8.      Wat de in aanmerking te nemen periode voor de bepaling van de waarde van de verkopen voor de berekening van een geldboete wegens schending van de mededingingsregels betreft, is in punt 13 van de richtsnoeren voor de berekening van de geldboeten van 2006 opgenomen dat de Commissie over het algemeen zal gebruikmaken van de verkopen van de betrokken onderneming in het laatste volledige jaar waarin zij aan de inbreuk heeft deelgenomen. Het gebruik van de uitdrukking „zal over het algemeen gebruikmaken van de verkopen van de onderneming in het laatste volledige jaar waarin zij aan de inbreuk heeft deelgenomen” sluit voor de Commissie echter niet de mogelijkheid uit om een andere referentieperiode te gebruiken, vooropgesteld dat zij daarmee zo vergelijkbaar mogelijke cijfers kan verkrijgen. Voor zover voor de vaststelling van de verhoudingen tussen de op te leggen geldboeten moet worden uitgegaan van de omzet van de ondernemingen die bij een en dezelfde inbreuk zijn betrokken, moet de in aanmerking te nemen periode immers aldus worden afgebakend dat de verkregen omzetcijfers zo vergelijkbaar mogelijk zijn.

De toepassing van een gemeenschappelijk referentiejaar voor alle ondernemingen die aan dezelfde inbreuk hebben deelgenomen, maakt het in beginsel mogelijk om de geldboeten op uniforme wijze en met inachtneming van het beginsel van gelijke behandeling te bepalen, en om tegelijk de omvang van de gepleegde inbreuk te beoordelen op basis van de economische realiteit in de relevante periode.

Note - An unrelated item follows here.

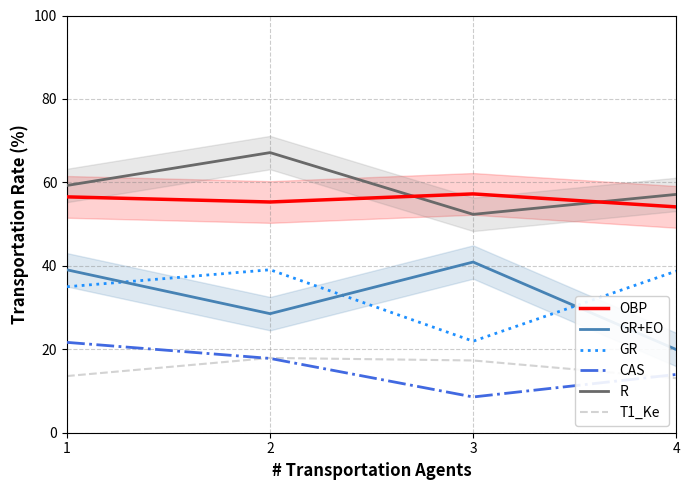

Is this an area chart (filled region under the line)?

No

In dat kader kan een bepaalde onderneming slechts eisen dat de Commissie ten aanzien van haar van een andere periode uitgaat dan die welke in het algemeen wordt aangehouden, wanneer zij aantoont dat de door haar gedurende deze laatste periode behaalde omzet om redenen die specifiek haar betreffen, niet een aanwijzing geeft omtrent haar werkelijke omvang en haar economische macht, noch omtrent de omvang van de door haar gepleegde inbreuk.

(zie punten 238‑240, 243, 244)

9.      Zie de tekst van de beslissing.

(zie punt 298)

10.    Zie de tekst van de beslissing.